With regards to mixed ability groups, it is often more convenient for the teachers than the students. With streaming or setting, students benefit from the lesson being pitched directly at them, but teachers lose out because someone will have to get stuck with the bottom set.
Bottom set are already notorious for their poor behaviour, and it becomes like a chicken and an egg scenario: does the lower ability cause the poor behaviour, or does the poor behaviour cause the lower ability?
Whatever the case, the two are definitely linked, and although there are quite a few exceptions to the rule, there is enough of a correlation for it to be a working hypothesis. Perhaps a study could be done on this. Perhaps there already is one that readers can point me to.
Anyway, I first came across the idea in the title through a post on TES Connect by http://www.tes.co.uk/myPublicProfile.aspx?uc=90568 Lily of the Field, a well informed and experienced contributor to that particular community.
Why not group students by behaviour rather than ability? This works on so many levels: students of differing abilities can still support each other, newer teachers can be given the better behaved classes (this is supposed to happen already) and can progress upwards to more challenging ones, it gives those in the lower sets incentives to behave as the higher sets will more than likely be doing more interesting work.

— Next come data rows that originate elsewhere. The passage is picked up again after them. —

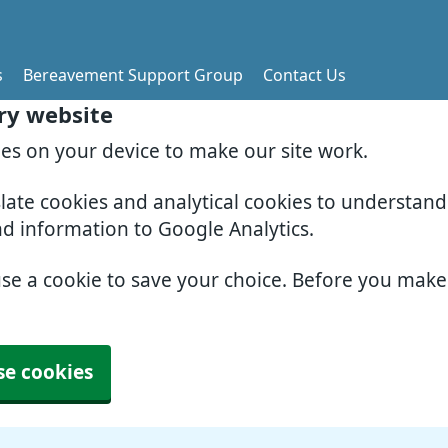
s
Bereavement Support Group
Contact Us
ry website
ies on your device to make our site work.
slate cookies and analytical cookies to understan
nd information to Google Analytics.
use a cookie to save your choice. Before you mak
se cookies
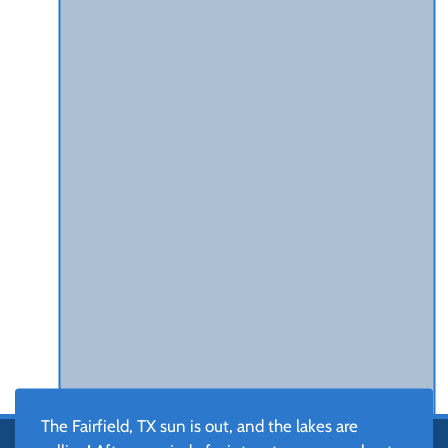
The Fairfield, TX sun is out, and the lakes are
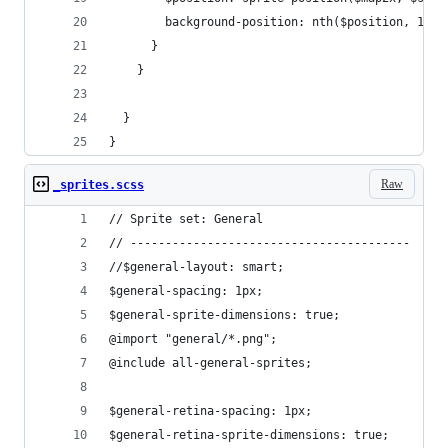
        background-position: nth($position, 1) n
      }
    }
  }
}
Raw
_sprites.scss
// Sprite set: General
// ----------------------------------------
//$general-layout: smart;
$general-spacing: 1px;
$general-sprite-dimensions: true;
@import "general/*.png";
@include all-general-sprites;
$general-retina-spacing: 1px;
$general-retina-sprite-dimensions: true;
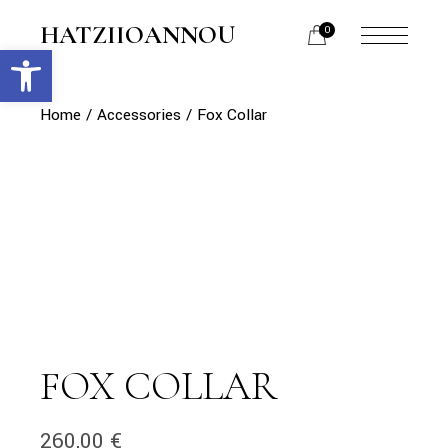
Skip
to
HATZIIOANNOU
0
the
Open toolbar
menu
content
opener
Home
Accessories
Fox Collar
FOX COLLAR
260,00
€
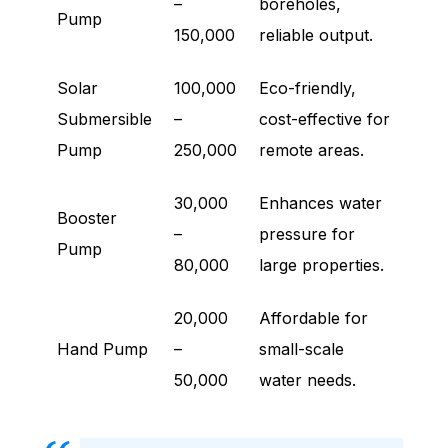
–
boreholes,
Pump
150,000
reliable output.
Solar
100,000
Eco-friendly,
Submersible
–
cost-effective for
Pump
250,000
remote areas.
30,000
Enhances water
Booster
–
pressure for
Pump
80,000
large properties.
20,000
Affordable for
Hand Pump
–
small-scale
50,000
water needs.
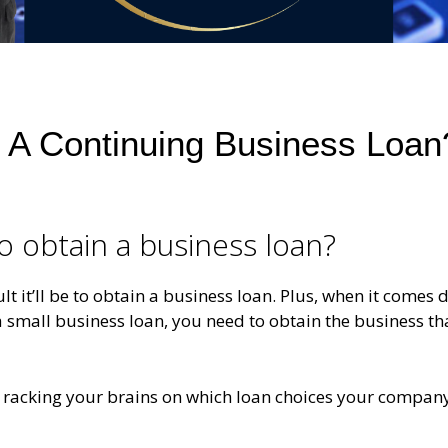
et A Continuing Business Loan
 to obtain a business loan?
ult it’ll be to obtain a business loan. Plus, when it comes
a small business loan, you need to obtain the business tha
r racking your brains on which loan choices your company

However, we’re still left with the same problem. Who gets the lowest set? What about if the worst behaving percentage of a student cohort were sent to some kind of boot camp, where teachers have extra powers, and extra specialist training, and it is made as unpleasant as possible for the students?
What about even tying it in with community service, or national service? I know there is talk of training ex-military personnel to become teachers in a hope to create an environment that would be a little bit like that. That’s a super idea, so why not embrace it fully, as I’ve described?